Let’s cut to the chase. Distracted, distraught, and exhausted, Amber Guyger parked on the wrong floor, thought she was shooting an intruder, and couldn’t stop crying about it. I submit that she was sorry that she killed Botham Jean, but mainly because of the effect his death was going to have on her. Which is why she said, at the exclusion of almost anything else, that she thought she was in her own apartment when she opened fire. She didn’t mention the impact on Botham Jean’s loved ones. She didn’t do her best to keep him alive, or at least slow his demise. High-stress situation, certainly, but her first thought, even when he was clearly not a threat, was for herself.
Yes, I’m mind-reading here. And yet, everything that happened after her conviction, all the unprecedented video that made the news, was about providing comfort to someone whose main concern seems to have been the impact her mistakes — which weren’t completely random, given her social media history — would have on her.
I am writing this on the day after that one of the key witnesses against Guyger was murdered, execution-style. I wonder how many tears she is weeping for him right now, or whether the judge and Botham John’s little brother are as deeply affected by his passing as by Amber Guyger’s ten year sentence.
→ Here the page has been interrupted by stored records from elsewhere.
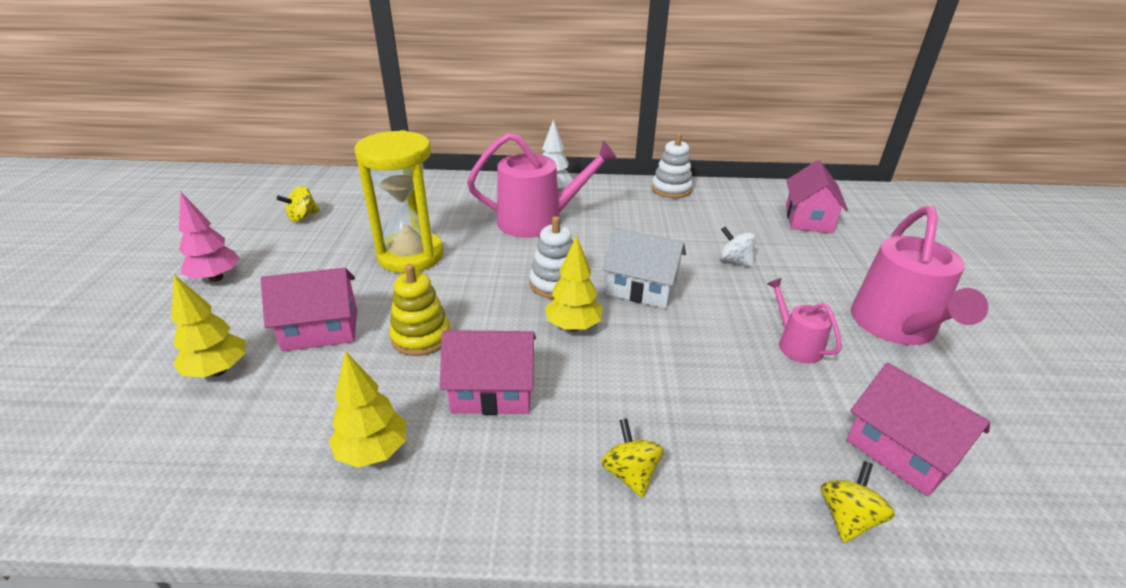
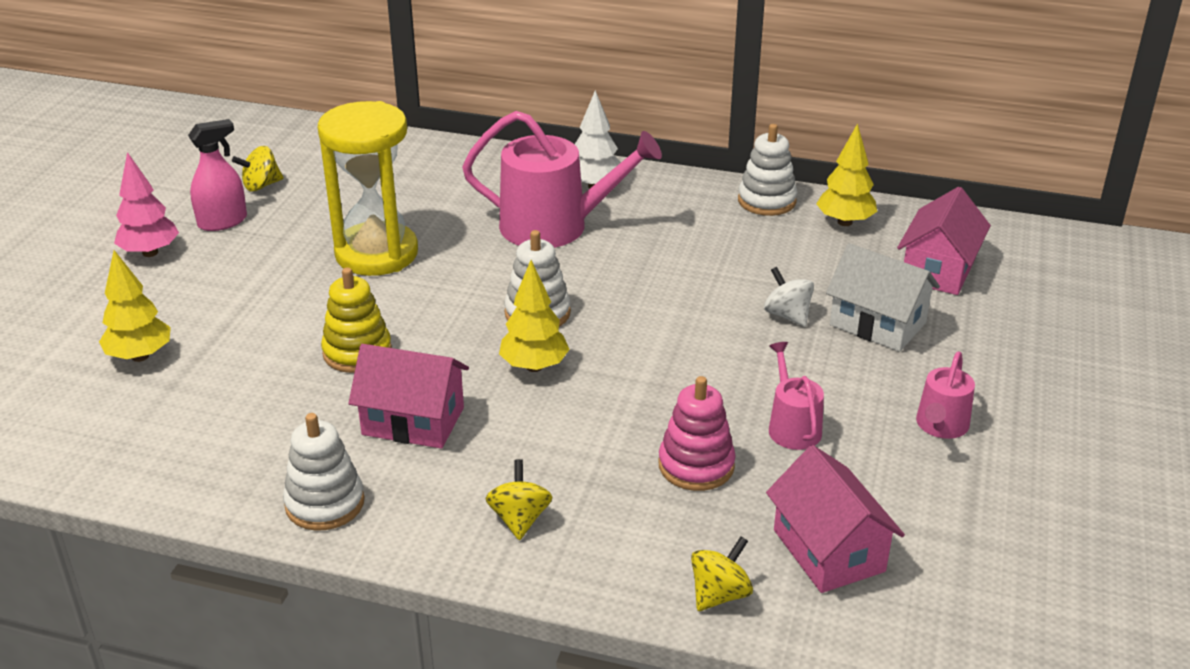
camera: 15 degrees right, 0 degrees up
pink house [261,268,357,351] -> none
yellow tree [329,351,406,468] -> yellow tree moved to [816,123,877,226]
white house [603,228,686,309] -> white house moved to [826,243,940,352]
pink watering can [851,206,988,345] -> pink watering can [916,351,975,439], size x0.51
none -> pink spray bottle [188,119,247,231]
none -> white stacking toy [283,413,365,531]
none -> pink stacking toy [659,376,736,491]

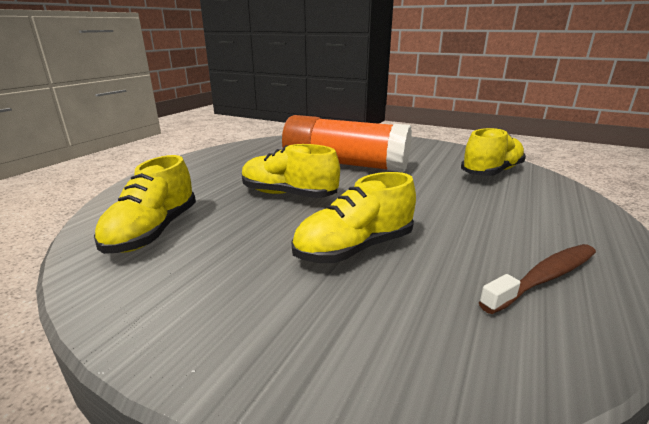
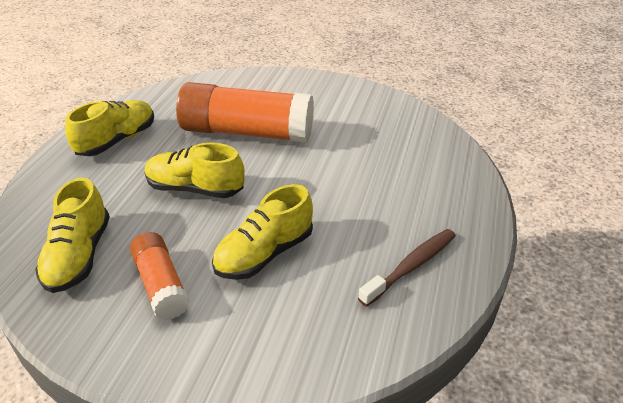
camera: 10 degrees left, 15 degrees up
yellow shoe [461,128,526,176] -> yellow shoe moved to [65,100,154,156]
none -> orange glue stick [130,232,190,320]

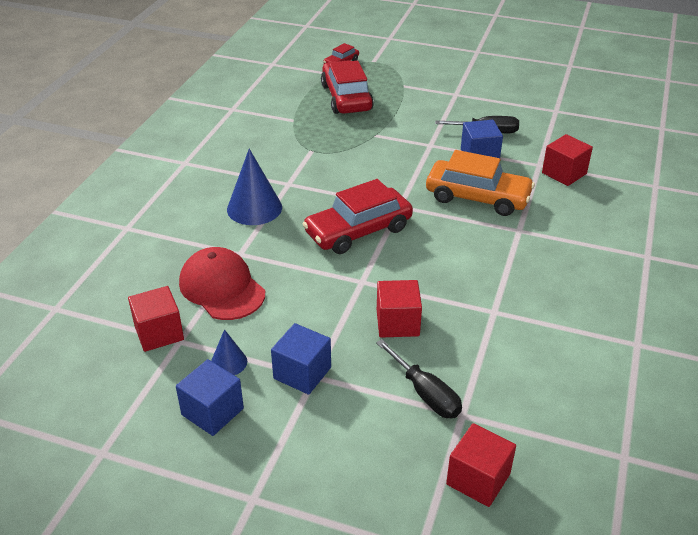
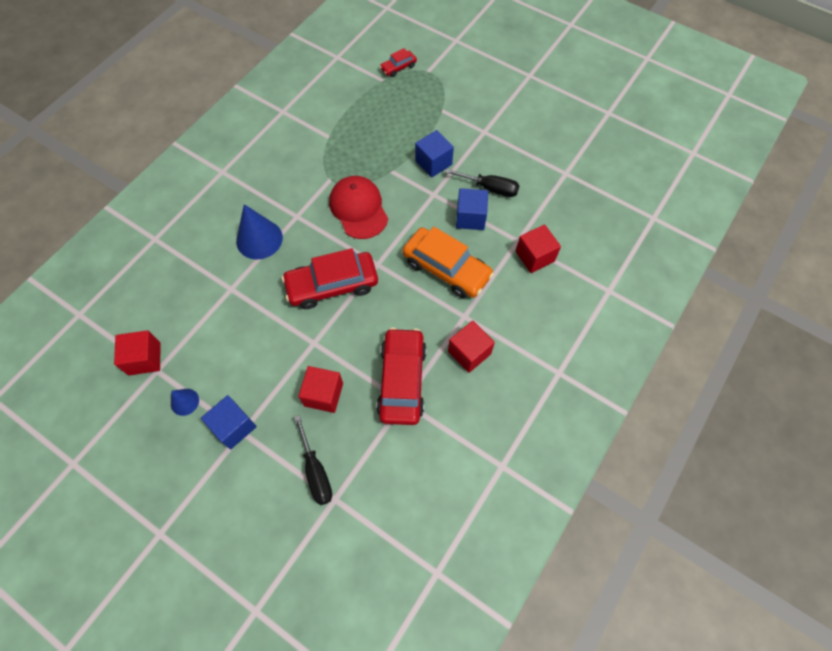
camera: 15 degrees right, 25 degrees up
blue cube [176,359,244,436] -> blue cube moved to [415,130,454,178]
red cap [179,247,265,320] -> red cap moved to [329,176,388,239]
red car [321,60,374,114] -> red car moved to [376,328,427,425]
red cube [446,423,516,507] -> red cube moved to [448,320,495,373]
Update: I assumed nobody would be arrested for the murder just mentioned, which sounded like a hit, but lo and behold, a day later, three of the “usual suspects” (black men) were named as Joshua Brown’s killers. According to the poorly concocted story, Brown, a key witness in an upcoming civil case against the Dallas police, was shot by three black suspects who drove four hours to buy weed from someone who was never identified as a dealer by Guyger’s defense team (a detail that would have undoubtedly influenced the jury), then left not only what they came for but an additional stash of drugs behind.